作業一覧
1. 抜粋に名前が出てくる人物をすべて挙げよ。
2. 次の(a)〜(c)が抜粋の内容と合っているかを「はい」か「いいえ」で答え、判断の根拠となる抜粋の語句を引用して示せ。(a) 安倍氏は野田氏に、自分は5年で首相に返り咲いたと語った。(b) 第1次政権が終わったのは2012年である。(c) 安倍氏と野田氏が2人きりになったのは、首相官邸の執務室である。
[抜粋]
同じ「失意の辞任」をした首相経験者だからこそわかること
2012年の衆院選で民主党が大敗し、野田氏は安倍氏に政権を引き継ぐことになった。皇居での親任式の控室で安倍氏と2人きりになった時、安倍氏が野田氏に「自分は5年で(首相に)返り咲きました。あなたにも、いずれそういう日がやってきますよ」と励ました。
近くにある者に優しい安倍氏の一面をよく表した秘話だったが、それ以上に心に残ったのは、直後に語られた野田氏の述懐である。
「今なら分かる気がします。安倍さんのあの時の優しさが、どこから注ぎ込まれてきたのかを。第1次政権の終わり(2007年9月)に、失意の中であなたは、入院先の慶應病院から、傷ついた心と体にまさに鞭打って、(後任の)福田康夫新総理の親任式に駆け付けました。(中略)あなたもまた、絶望に沈む心で、控室での苦しい待ち時間を過ごした経験があったのですね」
[/抜粋]
[抽出情報]
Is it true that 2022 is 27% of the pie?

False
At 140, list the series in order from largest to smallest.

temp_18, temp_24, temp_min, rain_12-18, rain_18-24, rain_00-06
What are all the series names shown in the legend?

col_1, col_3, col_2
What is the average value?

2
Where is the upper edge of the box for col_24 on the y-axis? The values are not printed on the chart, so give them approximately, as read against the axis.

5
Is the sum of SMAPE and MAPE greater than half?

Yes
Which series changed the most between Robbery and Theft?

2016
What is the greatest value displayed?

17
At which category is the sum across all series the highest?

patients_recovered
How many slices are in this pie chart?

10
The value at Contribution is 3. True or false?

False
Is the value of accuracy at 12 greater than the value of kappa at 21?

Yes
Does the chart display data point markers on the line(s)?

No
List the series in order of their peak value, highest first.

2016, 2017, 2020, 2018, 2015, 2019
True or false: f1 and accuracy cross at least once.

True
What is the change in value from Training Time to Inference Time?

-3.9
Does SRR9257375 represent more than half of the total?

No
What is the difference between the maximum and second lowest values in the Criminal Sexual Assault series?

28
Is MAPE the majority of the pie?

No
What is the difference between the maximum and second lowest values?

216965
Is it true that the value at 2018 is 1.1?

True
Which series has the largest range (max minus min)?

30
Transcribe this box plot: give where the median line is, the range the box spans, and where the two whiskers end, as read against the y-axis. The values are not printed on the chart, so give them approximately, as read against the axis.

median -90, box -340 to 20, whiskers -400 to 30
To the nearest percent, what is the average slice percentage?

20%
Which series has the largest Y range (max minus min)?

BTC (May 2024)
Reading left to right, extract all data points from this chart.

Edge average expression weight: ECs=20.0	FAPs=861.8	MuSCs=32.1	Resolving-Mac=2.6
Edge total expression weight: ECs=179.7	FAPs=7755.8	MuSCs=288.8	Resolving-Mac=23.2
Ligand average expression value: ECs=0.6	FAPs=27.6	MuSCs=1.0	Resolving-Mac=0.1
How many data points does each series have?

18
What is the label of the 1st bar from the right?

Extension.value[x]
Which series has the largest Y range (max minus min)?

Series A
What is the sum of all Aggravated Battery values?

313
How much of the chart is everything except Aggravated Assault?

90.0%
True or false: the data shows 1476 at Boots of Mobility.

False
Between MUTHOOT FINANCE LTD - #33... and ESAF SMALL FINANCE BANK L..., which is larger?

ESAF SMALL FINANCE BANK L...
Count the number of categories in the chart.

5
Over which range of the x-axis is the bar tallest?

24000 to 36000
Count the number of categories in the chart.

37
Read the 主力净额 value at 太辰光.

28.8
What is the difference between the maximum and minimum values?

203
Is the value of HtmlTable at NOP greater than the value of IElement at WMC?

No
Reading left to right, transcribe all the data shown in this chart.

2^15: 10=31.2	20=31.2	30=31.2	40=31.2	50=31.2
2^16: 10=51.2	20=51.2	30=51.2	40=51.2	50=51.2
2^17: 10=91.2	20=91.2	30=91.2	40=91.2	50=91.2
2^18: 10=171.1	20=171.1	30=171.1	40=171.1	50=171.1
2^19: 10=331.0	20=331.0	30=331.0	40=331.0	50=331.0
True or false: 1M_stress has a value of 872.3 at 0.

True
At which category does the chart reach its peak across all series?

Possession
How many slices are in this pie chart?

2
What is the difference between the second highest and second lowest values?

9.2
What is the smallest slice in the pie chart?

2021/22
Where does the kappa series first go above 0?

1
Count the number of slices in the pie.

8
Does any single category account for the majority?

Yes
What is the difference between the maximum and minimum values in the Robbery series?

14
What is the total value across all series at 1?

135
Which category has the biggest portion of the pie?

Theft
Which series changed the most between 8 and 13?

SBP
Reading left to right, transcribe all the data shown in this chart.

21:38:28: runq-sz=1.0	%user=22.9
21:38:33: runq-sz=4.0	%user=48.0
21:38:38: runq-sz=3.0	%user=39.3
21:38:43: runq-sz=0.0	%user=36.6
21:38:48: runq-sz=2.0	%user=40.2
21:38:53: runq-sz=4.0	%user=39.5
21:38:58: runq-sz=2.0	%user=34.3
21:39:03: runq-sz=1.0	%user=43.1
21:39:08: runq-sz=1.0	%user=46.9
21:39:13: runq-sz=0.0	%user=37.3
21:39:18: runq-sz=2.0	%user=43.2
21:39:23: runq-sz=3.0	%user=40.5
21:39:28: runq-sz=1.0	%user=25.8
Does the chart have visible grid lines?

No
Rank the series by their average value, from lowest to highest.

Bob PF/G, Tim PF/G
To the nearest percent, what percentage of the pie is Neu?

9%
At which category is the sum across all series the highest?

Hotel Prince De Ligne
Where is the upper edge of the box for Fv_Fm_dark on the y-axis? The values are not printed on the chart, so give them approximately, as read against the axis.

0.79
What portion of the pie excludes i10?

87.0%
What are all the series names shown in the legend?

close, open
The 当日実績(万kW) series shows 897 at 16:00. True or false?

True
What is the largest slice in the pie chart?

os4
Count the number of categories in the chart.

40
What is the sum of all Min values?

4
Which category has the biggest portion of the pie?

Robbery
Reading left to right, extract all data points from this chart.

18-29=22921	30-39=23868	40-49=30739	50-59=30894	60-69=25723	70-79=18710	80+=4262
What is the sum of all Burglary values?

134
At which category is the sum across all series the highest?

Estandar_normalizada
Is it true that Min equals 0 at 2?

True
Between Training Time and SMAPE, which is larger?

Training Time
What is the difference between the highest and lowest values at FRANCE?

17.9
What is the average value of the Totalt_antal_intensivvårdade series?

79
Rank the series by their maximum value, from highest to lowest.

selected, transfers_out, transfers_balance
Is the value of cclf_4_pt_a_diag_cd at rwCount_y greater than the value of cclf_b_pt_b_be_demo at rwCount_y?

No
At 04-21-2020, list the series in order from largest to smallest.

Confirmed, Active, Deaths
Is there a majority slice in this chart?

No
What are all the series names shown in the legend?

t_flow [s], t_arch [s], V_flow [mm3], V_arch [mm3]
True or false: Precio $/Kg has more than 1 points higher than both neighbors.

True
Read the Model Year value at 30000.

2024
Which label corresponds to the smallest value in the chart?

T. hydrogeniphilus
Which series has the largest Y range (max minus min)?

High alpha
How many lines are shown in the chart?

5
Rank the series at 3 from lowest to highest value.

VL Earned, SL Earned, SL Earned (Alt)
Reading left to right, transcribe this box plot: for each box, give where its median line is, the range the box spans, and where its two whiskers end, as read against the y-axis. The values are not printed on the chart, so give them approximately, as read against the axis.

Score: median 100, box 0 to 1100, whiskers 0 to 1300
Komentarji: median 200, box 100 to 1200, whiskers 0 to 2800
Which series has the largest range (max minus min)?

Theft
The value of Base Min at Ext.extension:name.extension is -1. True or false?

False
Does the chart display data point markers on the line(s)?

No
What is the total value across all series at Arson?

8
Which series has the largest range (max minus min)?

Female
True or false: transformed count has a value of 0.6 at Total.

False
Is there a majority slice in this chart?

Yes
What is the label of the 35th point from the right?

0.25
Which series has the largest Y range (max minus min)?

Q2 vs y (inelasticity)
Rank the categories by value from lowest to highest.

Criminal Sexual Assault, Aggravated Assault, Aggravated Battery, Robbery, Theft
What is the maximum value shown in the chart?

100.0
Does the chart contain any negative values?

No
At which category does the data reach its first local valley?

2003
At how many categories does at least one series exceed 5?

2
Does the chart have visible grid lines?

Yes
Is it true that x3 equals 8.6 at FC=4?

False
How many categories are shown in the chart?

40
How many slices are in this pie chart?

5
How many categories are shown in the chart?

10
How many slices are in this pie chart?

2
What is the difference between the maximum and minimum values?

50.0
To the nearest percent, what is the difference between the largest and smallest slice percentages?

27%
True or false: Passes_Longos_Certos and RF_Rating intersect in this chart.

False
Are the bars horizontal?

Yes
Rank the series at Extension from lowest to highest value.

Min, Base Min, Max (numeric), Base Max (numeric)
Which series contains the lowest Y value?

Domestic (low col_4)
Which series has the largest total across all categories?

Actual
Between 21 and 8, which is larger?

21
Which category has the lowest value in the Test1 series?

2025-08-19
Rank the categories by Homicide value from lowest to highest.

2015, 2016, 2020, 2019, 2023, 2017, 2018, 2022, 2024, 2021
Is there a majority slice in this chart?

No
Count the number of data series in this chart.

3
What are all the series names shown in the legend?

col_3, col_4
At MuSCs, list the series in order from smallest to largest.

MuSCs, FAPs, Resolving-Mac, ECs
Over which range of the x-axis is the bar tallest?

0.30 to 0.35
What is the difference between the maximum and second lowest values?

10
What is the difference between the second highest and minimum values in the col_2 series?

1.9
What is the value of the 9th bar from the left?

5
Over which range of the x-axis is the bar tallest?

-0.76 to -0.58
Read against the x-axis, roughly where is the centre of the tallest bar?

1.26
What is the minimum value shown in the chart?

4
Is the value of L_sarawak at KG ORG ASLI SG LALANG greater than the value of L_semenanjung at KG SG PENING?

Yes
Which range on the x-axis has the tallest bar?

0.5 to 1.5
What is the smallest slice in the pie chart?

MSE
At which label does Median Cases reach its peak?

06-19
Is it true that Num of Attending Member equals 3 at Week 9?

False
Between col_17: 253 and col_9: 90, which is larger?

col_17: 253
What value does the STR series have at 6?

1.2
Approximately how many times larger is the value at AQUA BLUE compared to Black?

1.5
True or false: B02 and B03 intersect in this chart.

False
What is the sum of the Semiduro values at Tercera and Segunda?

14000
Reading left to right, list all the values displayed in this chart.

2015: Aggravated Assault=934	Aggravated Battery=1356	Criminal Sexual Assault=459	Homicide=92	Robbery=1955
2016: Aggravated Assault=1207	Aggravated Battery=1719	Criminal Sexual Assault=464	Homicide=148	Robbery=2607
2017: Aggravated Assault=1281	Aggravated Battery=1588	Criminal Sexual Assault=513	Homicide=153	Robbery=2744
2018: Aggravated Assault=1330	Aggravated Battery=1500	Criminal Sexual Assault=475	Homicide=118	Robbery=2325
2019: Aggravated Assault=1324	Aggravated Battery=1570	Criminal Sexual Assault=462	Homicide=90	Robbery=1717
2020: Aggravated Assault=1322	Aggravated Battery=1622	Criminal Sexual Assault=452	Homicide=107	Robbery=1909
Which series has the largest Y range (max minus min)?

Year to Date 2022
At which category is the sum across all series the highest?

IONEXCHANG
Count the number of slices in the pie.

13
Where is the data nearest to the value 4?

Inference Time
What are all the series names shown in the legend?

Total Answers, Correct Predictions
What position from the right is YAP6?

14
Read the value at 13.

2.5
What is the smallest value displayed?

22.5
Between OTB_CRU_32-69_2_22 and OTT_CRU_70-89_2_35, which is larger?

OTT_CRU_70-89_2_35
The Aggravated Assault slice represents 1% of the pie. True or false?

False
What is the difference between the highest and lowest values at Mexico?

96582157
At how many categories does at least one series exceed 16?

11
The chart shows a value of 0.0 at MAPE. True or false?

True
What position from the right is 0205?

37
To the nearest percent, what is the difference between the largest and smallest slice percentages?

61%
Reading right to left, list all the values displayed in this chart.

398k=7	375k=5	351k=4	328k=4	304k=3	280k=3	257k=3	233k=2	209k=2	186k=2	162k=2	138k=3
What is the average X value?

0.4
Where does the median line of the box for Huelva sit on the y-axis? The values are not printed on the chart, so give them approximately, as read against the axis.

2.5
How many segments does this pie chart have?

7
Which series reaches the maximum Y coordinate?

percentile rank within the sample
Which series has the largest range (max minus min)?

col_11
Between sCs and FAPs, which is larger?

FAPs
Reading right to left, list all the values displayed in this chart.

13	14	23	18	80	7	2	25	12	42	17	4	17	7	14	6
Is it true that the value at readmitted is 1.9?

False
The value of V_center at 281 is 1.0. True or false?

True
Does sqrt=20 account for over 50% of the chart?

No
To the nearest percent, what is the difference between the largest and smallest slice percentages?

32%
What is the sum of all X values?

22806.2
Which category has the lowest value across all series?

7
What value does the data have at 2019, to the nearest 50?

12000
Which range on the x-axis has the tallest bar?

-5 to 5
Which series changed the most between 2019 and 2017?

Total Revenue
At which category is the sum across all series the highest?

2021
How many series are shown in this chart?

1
[/抽出情報]
各作業の結果
1. 抜粋に名前が出てくる人物は、野田氏、安倍氏、福田康夫の3人である。

2.
(a) はい。根拠は「自分は5年で(首相に)返り咲きました」である。
(b) いいえ。根拠は「第1次政権の終わり(2007年9月)」である。
(c) いいえ。根拠は「皇居での親任式の控室で安倍氏と2人きりになった時」である。